11. In the present case the revisionist had already sent the challani report to the office of the A.R.T.O. on 11.4.2001, much prior to receipt of the show cause notice, therefore, it can not be contended that he diverted the challani report to defy the order of the court. He did so under the orders of the Superintendent of Police so as to enable the A.R.T.O. to assess and recover the tax, if any, payable on the vehicle. It appears that the courts below took a serious note of the reply furnished by the revisionist that the challani report was submitted to the office of the A.R.T.O. on account of a government order, but there was no such government order. In this connection, the revisionist had very categorically explained his position and alleged in the subsequent reply that due to clerical error he made a reference of the government order in his previous reply and further stated that there was an order of the Superintendent of Police to file challani report under the Motor Vehicles Act in the court through the A.R.T.O. But the courts below did not give any due consideration to this clarification of the revisionist. It is also a notable fact that the revisionist had further disclosed in his reply that a sum of Rs. 1,27,000/- as tax was payable on the vehicle, therefore, the matter was referred to the A.R.T.O. to recover the tax. In view of huge arrears of tax payable by the owner of the vehicle, the submission of the challani report to the A.R.T.O. can not be said to be unjustified rather it was proper. It is for the police/administrative authority to decide as to how a challani report/charge sheet is to be routed to the court and if any such decision to route the challani report/ charge sheet through any officer is taken, it can not be held that direction of the police/administrative authority is not tenable in law. The revisionist had further explained his position so far as the delay in furnishing the reply or his non-appearance in the court is concerned. He had clarified that he had been required to go to the Police Academy, Hyderabad for imparting training to trainee I.P.S. officers and accordingly he could not furnish the reply earlier. Therefore, the delay, if any, on his behalf to furnish the reply or the default in appearing in the court does not seem to be deliberate. There was no material on record to discard this explanation of the revisionist.
12. For the reasons disclosed above, l am of the view that the revisionist has furnished satisfactory explanation for not submitting the challani report in the court in time and also for not personally appearing in the court.
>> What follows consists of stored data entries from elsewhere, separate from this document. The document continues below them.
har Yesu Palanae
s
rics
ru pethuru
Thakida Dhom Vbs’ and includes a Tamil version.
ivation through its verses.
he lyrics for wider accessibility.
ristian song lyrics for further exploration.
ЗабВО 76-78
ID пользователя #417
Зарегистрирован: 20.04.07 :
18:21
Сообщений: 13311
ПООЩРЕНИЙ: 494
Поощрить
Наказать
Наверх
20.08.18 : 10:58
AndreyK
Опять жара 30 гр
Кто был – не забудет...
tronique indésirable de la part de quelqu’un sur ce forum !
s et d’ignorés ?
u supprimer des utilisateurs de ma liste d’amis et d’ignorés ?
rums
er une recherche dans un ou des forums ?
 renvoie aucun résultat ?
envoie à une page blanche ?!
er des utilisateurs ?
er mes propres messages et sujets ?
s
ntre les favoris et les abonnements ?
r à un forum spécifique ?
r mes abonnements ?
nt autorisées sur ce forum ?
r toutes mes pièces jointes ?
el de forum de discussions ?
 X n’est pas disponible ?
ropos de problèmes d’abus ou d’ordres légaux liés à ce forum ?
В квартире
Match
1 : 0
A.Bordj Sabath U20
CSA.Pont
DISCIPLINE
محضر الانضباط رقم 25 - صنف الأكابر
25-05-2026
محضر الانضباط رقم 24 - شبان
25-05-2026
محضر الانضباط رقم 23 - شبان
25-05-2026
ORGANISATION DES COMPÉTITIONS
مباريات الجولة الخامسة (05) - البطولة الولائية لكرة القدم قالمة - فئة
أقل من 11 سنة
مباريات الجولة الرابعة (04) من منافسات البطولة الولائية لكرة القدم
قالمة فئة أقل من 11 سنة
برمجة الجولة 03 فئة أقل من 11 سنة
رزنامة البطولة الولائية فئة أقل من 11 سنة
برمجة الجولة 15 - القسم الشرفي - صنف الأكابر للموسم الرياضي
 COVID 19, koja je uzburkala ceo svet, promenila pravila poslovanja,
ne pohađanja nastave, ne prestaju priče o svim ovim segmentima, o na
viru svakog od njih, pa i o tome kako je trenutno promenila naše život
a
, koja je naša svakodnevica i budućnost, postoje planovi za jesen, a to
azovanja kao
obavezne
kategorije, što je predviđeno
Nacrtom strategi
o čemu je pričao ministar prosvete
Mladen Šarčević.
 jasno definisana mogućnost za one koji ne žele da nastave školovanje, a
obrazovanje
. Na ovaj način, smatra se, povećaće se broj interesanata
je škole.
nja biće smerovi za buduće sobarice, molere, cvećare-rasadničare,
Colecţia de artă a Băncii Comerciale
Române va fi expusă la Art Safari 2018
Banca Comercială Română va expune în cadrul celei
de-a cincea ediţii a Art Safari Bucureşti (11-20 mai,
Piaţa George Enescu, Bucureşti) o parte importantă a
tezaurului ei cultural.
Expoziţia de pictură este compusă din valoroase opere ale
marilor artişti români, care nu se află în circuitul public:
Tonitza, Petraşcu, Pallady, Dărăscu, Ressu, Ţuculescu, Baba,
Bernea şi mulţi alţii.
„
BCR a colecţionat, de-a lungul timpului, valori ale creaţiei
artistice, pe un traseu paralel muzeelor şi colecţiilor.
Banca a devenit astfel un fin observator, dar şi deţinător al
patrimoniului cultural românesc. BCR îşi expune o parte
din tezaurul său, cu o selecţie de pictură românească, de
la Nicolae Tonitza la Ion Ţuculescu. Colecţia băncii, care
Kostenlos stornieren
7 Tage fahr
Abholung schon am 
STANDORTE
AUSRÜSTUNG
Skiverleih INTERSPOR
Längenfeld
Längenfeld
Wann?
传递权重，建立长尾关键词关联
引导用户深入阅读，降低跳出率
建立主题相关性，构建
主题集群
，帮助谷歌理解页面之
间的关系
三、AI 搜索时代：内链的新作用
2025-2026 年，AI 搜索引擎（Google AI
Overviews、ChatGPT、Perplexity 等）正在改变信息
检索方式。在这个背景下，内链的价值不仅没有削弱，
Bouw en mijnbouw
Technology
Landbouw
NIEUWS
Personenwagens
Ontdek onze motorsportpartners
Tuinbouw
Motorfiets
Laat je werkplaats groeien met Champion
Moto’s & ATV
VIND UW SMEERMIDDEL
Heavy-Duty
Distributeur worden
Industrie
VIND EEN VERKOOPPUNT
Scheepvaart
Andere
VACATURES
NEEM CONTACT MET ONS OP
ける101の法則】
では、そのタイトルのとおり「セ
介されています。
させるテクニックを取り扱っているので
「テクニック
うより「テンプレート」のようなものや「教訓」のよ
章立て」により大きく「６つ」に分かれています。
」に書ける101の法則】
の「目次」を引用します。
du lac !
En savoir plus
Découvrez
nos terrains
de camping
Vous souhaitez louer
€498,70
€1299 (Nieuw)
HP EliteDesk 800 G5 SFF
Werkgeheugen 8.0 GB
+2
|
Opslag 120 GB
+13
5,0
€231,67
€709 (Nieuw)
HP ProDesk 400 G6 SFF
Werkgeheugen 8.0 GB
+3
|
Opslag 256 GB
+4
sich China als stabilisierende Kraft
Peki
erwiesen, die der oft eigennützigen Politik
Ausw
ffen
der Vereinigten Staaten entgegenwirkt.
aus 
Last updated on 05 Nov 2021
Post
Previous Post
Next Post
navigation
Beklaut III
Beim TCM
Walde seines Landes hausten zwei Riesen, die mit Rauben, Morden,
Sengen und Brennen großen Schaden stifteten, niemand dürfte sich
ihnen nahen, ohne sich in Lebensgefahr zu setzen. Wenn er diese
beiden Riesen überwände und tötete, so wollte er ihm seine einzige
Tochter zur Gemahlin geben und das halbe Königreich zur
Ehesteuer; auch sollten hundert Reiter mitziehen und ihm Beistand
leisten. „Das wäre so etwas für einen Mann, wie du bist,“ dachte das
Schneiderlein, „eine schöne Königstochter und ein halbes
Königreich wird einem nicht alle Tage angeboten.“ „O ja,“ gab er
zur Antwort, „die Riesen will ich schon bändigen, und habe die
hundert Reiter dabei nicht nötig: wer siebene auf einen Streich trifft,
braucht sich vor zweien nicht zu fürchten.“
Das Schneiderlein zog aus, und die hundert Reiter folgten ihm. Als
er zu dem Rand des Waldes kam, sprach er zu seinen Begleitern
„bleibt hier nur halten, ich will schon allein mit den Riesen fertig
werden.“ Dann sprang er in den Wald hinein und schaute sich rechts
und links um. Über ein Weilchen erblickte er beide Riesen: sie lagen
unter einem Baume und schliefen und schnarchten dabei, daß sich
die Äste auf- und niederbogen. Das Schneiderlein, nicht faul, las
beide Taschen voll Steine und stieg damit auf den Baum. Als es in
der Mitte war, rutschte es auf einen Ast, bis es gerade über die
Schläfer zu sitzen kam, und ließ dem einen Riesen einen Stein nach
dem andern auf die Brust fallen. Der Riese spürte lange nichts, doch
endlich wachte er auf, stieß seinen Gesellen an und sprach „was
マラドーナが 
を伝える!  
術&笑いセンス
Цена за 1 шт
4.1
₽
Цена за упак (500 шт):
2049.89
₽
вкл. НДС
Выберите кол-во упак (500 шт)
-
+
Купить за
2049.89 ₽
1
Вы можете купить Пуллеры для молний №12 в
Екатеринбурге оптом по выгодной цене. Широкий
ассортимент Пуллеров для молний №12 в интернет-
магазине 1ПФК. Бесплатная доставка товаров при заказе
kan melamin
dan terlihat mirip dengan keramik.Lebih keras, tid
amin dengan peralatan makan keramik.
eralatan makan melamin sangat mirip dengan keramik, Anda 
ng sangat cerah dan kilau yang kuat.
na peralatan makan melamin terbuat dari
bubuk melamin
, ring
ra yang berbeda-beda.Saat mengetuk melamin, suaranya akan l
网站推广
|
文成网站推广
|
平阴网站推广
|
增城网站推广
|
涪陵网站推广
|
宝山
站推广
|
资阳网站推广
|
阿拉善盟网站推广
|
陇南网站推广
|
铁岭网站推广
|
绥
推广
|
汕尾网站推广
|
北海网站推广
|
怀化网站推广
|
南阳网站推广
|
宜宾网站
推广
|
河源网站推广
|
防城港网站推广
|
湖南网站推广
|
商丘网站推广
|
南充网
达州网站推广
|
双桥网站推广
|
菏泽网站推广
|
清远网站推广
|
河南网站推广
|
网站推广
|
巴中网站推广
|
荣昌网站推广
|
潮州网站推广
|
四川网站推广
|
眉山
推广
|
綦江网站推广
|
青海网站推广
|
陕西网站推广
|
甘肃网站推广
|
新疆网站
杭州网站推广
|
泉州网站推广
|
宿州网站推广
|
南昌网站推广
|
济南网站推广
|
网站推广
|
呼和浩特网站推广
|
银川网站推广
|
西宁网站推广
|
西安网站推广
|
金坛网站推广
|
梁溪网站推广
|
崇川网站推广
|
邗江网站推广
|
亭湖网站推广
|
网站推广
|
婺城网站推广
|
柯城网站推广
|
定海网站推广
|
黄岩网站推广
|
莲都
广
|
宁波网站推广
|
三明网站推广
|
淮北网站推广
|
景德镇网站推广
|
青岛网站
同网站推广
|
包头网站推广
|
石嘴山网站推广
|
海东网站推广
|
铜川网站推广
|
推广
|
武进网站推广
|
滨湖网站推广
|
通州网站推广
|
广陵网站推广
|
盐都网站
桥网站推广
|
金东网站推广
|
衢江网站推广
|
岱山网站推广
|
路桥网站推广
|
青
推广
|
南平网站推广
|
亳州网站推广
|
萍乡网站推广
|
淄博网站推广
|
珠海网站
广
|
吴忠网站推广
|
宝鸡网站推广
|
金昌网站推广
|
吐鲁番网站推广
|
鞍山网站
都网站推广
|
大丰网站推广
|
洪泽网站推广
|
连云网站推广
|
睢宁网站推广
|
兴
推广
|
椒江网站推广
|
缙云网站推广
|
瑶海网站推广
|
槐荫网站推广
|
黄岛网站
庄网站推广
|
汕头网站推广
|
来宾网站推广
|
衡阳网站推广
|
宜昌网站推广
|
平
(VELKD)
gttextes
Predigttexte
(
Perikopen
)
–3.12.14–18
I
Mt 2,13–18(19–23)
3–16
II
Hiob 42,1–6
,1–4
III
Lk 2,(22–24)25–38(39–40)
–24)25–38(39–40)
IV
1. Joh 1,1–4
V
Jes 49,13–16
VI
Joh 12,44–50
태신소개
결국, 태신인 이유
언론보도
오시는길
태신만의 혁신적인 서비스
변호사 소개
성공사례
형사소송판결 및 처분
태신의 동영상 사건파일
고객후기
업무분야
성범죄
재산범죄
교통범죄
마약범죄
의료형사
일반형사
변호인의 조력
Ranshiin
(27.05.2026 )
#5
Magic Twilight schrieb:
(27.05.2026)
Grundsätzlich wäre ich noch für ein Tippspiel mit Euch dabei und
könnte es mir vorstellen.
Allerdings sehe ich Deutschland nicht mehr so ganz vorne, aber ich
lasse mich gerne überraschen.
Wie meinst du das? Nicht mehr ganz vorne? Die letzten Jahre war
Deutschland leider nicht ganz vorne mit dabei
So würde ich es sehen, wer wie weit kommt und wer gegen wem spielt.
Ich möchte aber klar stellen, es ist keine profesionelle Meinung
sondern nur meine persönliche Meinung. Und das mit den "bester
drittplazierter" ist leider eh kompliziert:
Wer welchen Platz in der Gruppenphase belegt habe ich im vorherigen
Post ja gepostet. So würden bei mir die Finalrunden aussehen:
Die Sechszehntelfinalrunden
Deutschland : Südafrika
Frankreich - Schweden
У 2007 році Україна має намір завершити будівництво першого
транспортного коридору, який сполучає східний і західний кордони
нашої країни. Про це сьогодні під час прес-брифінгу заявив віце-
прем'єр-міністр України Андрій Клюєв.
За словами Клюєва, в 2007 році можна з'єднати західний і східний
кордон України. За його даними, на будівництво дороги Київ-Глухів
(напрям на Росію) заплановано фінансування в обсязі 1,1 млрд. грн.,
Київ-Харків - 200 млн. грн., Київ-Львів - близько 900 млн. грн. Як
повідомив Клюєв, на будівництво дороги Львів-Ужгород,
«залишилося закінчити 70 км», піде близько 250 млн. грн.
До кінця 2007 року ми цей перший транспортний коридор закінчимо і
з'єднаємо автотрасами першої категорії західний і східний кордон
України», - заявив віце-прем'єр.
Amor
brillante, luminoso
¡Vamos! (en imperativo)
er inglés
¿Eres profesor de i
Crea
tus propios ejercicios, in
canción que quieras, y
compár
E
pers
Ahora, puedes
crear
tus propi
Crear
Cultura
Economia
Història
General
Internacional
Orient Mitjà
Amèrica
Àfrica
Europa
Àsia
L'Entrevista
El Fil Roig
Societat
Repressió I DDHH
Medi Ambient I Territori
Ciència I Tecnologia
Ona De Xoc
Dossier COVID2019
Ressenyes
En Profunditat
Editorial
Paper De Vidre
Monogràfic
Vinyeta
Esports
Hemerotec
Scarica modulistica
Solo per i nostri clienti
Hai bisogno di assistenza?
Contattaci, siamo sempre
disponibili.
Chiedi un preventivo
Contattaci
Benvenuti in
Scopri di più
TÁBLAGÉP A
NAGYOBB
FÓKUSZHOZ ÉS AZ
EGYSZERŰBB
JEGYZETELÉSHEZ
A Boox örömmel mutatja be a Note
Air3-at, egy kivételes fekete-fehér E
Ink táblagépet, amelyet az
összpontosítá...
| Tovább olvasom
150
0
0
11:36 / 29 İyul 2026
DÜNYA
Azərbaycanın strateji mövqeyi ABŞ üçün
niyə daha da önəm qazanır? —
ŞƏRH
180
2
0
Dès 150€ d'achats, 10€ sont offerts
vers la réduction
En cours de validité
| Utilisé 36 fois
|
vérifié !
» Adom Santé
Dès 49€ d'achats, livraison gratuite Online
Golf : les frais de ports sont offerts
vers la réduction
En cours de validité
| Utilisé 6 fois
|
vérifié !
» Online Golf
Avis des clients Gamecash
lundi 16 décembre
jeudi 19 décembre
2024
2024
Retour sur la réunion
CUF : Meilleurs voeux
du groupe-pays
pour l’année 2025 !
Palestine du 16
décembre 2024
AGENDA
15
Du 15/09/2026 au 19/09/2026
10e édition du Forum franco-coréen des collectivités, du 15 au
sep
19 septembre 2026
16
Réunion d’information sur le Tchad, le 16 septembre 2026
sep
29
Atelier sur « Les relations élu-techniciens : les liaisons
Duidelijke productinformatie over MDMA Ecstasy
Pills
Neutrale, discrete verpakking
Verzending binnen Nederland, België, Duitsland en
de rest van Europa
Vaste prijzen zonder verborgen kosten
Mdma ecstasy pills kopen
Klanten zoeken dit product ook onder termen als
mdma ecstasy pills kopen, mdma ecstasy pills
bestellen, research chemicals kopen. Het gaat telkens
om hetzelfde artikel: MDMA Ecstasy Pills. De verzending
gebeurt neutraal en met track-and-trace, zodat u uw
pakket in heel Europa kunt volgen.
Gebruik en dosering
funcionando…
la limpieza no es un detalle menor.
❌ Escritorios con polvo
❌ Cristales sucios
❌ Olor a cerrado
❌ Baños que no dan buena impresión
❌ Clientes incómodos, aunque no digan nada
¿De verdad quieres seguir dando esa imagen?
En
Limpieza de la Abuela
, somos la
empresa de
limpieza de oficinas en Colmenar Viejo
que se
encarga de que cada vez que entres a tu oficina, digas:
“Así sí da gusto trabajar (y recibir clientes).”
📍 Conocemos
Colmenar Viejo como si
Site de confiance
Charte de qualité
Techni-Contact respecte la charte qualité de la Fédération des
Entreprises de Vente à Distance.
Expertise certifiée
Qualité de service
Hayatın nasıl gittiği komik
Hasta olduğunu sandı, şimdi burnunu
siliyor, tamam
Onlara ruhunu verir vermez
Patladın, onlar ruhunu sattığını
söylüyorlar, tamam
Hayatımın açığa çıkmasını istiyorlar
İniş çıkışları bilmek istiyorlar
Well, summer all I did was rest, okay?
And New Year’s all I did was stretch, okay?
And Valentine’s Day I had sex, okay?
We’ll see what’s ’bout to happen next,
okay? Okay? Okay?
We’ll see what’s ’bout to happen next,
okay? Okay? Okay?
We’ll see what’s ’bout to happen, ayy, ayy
The explanations furnished by the revisionist fall well within the category of reasonable excuse provided in section 349 of the Code, therefore, the courts below were not justified in convicting and sentencing the revisionist under section 349 of the Code.
13. The revision is, therefore, allowed. The impugned order dated 18.5.2001 passed by the Chief Judicial Magistrate, Sonebhadra as well as the revisional court's order dated 13.2.2004 are quashed. Consequently the proceedings initiated against the revisionist under section 349 of the Code are dropped.